___ Provided information
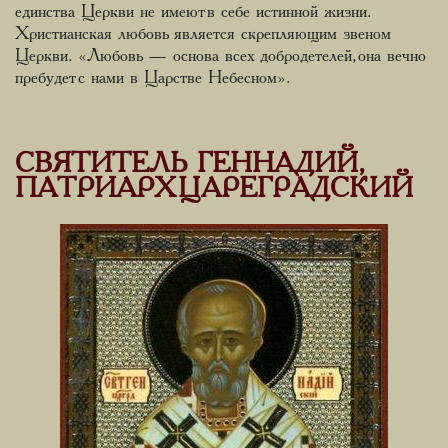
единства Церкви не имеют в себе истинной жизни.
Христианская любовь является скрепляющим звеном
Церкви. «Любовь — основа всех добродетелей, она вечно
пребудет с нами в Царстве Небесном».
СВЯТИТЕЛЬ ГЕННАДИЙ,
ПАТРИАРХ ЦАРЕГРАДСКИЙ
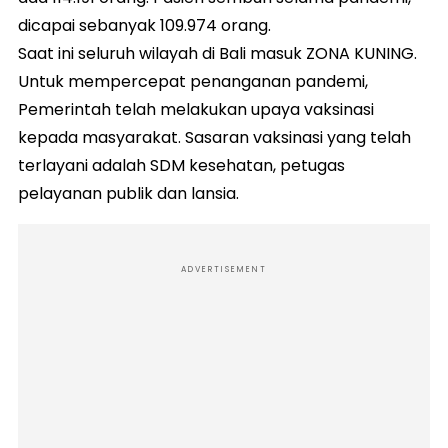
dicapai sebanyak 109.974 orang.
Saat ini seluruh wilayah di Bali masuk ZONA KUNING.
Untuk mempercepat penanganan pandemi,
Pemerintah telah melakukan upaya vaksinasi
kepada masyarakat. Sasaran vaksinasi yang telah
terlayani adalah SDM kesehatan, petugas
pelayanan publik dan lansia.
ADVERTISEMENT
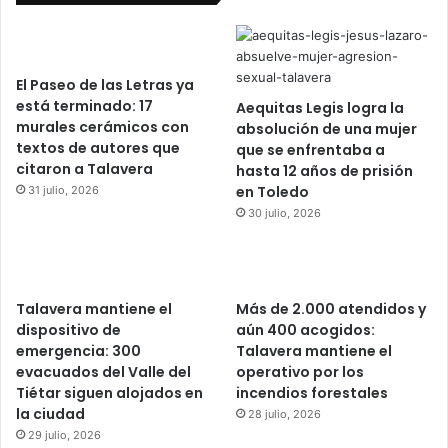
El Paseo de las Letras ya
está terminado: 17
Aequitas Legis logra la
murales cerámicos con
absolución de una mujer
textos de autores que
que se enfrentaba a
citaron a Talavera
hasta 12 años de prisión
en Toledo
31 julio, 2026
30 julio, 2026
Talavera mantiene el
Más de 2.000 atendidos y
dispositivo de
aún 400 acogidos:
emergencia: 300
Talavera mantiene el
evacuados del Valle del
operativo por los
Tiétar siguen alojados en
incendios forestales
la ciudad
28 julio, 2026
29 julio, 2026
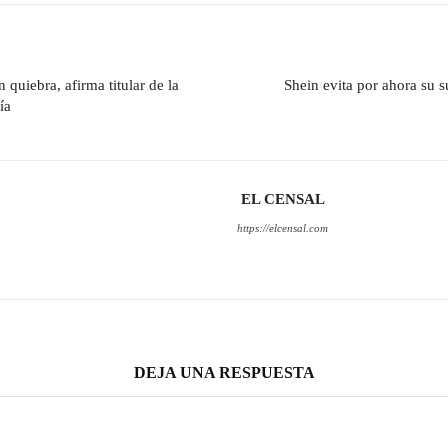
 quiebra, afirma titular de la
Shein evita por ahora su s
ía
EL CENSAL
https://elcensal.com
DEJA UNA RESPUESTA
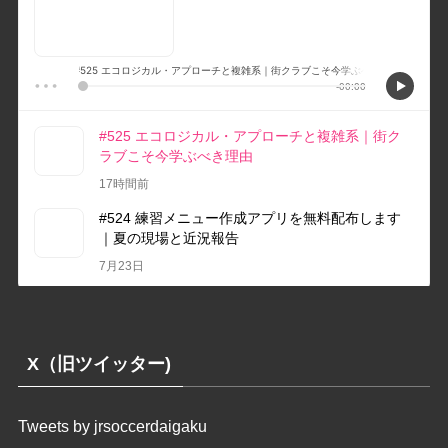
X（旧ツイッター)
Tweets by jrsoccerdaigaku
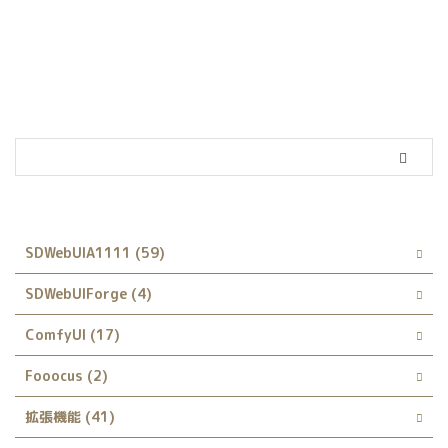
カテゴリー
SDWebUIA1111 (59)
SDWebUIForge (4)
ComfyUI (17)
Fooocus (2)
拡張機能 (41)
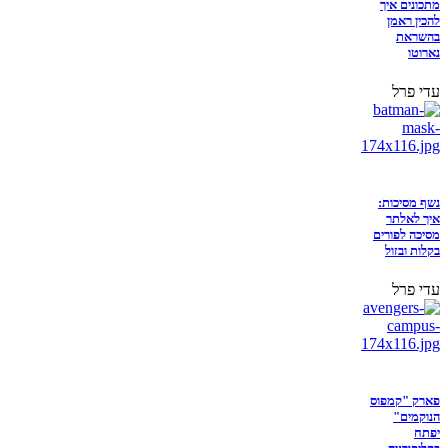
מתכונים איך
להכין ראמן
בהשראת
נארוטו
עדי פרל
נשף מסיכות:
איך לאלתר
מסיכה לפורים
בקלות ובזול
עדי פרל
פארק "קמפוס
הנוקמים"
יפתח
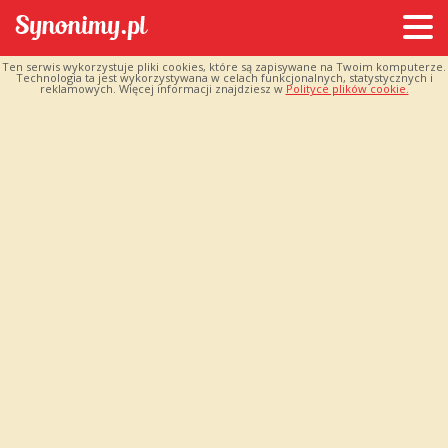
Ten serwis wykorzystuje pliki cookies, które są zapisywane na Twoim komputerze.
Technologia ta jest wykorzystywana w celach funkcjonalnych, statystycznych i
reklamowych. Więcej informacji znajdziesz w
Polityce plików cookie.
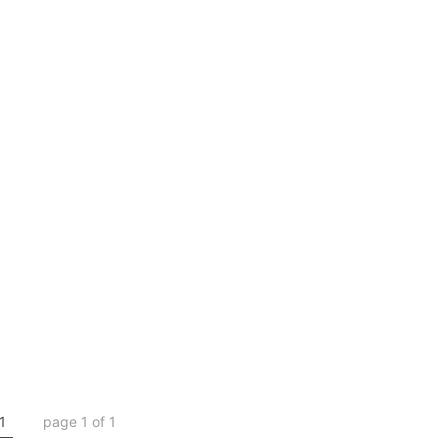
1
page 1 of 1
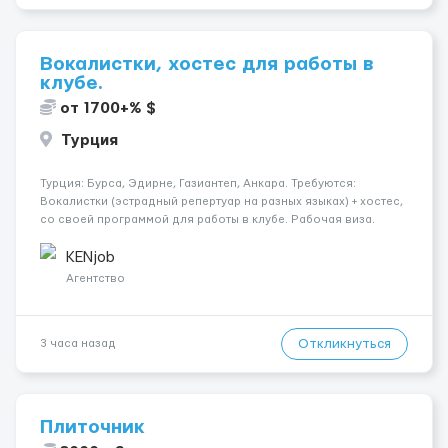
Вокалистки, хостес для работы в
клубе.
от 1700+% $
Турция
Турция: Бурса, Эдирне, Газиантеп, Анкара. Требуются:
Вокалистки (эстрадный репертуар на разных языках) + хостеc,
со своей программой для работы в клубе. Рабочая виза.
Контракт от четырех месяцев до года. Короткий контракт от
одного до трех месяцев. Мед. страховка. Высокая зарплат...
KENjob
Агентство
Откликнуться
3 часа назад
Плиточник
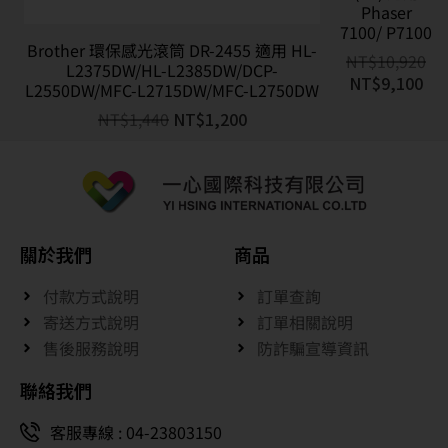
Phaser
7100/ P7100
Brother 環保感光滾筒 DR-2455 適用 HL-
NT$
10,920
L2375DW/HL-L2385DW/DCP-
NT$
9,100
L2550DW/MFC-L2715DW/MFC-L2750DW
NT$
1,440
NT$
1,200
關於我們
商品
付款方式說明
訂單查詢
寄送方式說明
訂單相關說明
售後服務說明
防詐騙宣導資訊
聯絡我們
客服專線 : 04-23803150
______
▶ _The task_: Every line from the top of the records above to the line with "evacuados del Valle del", inclusive, should be duplicated exactly, minus the pictures.

▶ _Result for this exercise_:
единства Церкви не имеют в себе истинной жизни.
Христианская любовь является скрепляющим звеном
Церкви. «Любовь — основа всех добродетелей, она вечно
пребудет с нами в Царстве Небесном».
СВЯТИТЕЛЬ ГЕННАДИЙ,
ПАТРИАРХ ЦАРЕГРАДСКИЙ
dicapai sebanyak 109.974 orang.
Saat ini seluruh wilayah di Bali masuk ZONA KUNING.
Untuk mempercepat penanganan pandemi,
Pemerintah telah melakukan upaya vaksinasi
kepada masyarakat. Sasaran vaksinasi yang telah
terlayani adalah SDM kesehatan, petugas
pelayanan publik dan lansia.
ADVERTISEMENT
El Paseo de las Letras ya
está terminado: 17
Aequitas Legis logra la
murales cerámicos con
absolución de una mujer
textos de autores que
que se enfrentaba a
citaron a Talavera
hasta 12 años de prisión
en Toledo
31 julio, 2026
30 julio, 2026
Talavera mantiene el
Más de 2.000 atendidos y
dispositivo de
aún 400 acogidos:
emergencia: 300
Talavera mantiene el
evacuados del Valle del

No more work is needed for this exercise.